La cosa seguía el Racing era el de las penosas ocasiones. Por eso el Sporting gozó de varias ocasiones que podrían haber machado el partido y los hilos de vida del paciente.
La vuelta del descanso no fue mucho mejor. El dominio empezó a alternarse, más por especulación de los asturianos, que por mérito de los cántabros, que seguían sufriendo cuando el ataque rojiblanco combinaba. Por dentro y por fuera. Fueron unos cuantos los acercamientos gijoneses a la meta de Mario, pero cuando retumbó el poste, y también las esperanzas verdiblancas, fue cuando Jara mandó la pelota al palo.
Pero todo cambio cuando Gay movio banquillo dando entrada a Jairo y Koné para darle velocidad al equipo. El centrocampista cántabro colgó un córner medido, a la cabeza de Bocanegra, que empató el partido. Este tanto hizo reaccionar al equipo que parecía un equipo nuevo, que metió en su área al Sporting y empezó a poner nervioso a un, hasta entonces, ocioso Cuellar.

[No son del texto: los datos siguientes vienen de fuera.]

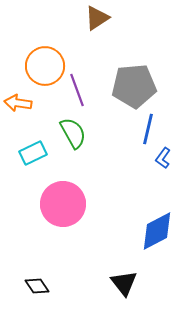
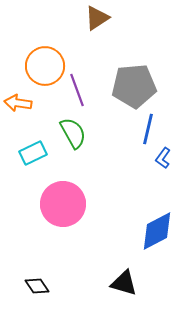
black triangle: rotated 36 degrees counterclockwise
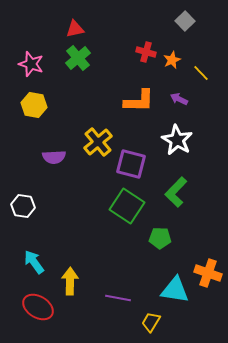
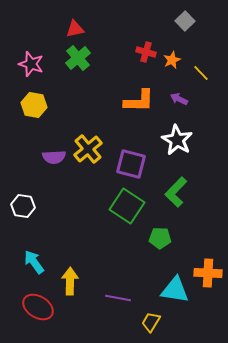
yellow cross: moved 10 px left, 7 px down
orange cross: rotated 16 degrees counterclockwise
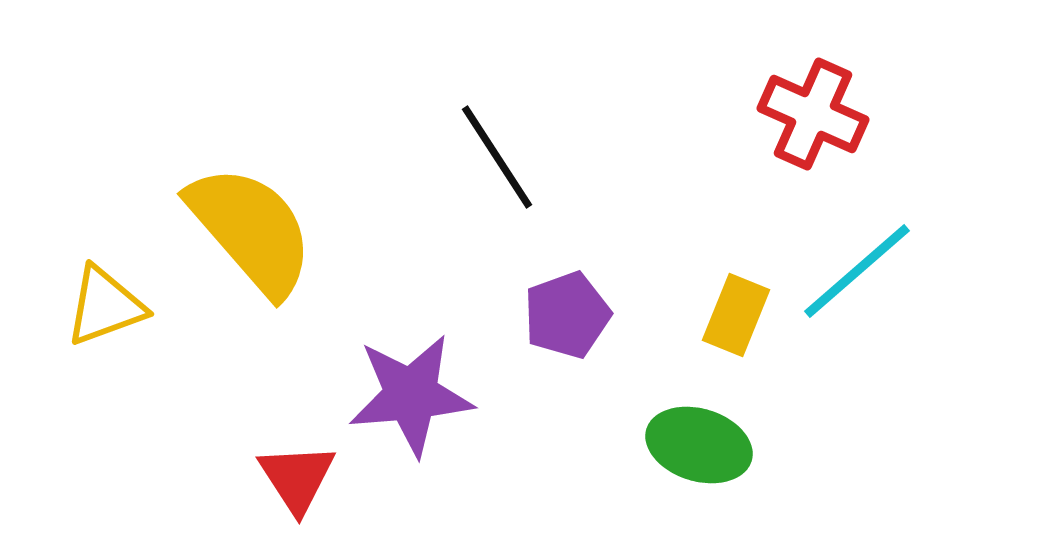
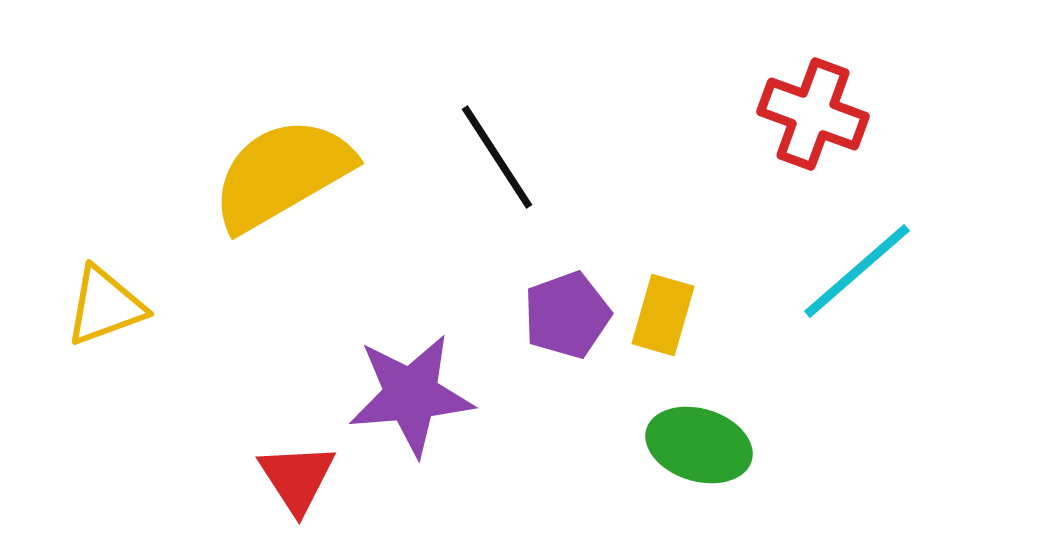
red cross: rotated 4 degrees counterclockwise
yellow semicircle: moved 31 px right, 56 px up; rotated 79 degrees counterclockwise
yellow rectangle: moved 73 px left; rotated 6 degrees counterclockwise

Poco despues Koné arrancaba se coló entre los defensas, alcanzó la pelota y se plantó sólo, con los zagueros en el retrovisor, ante la meta rojiblanca. Gol y aire. La vuelta al marcador.
Este hacia que toda la afición desplazada hasta tierras asturianas convirtiera El Molinón una fiesta y coger moral tanto afición como jugadores y ver que el viejo Racing sigue vivo.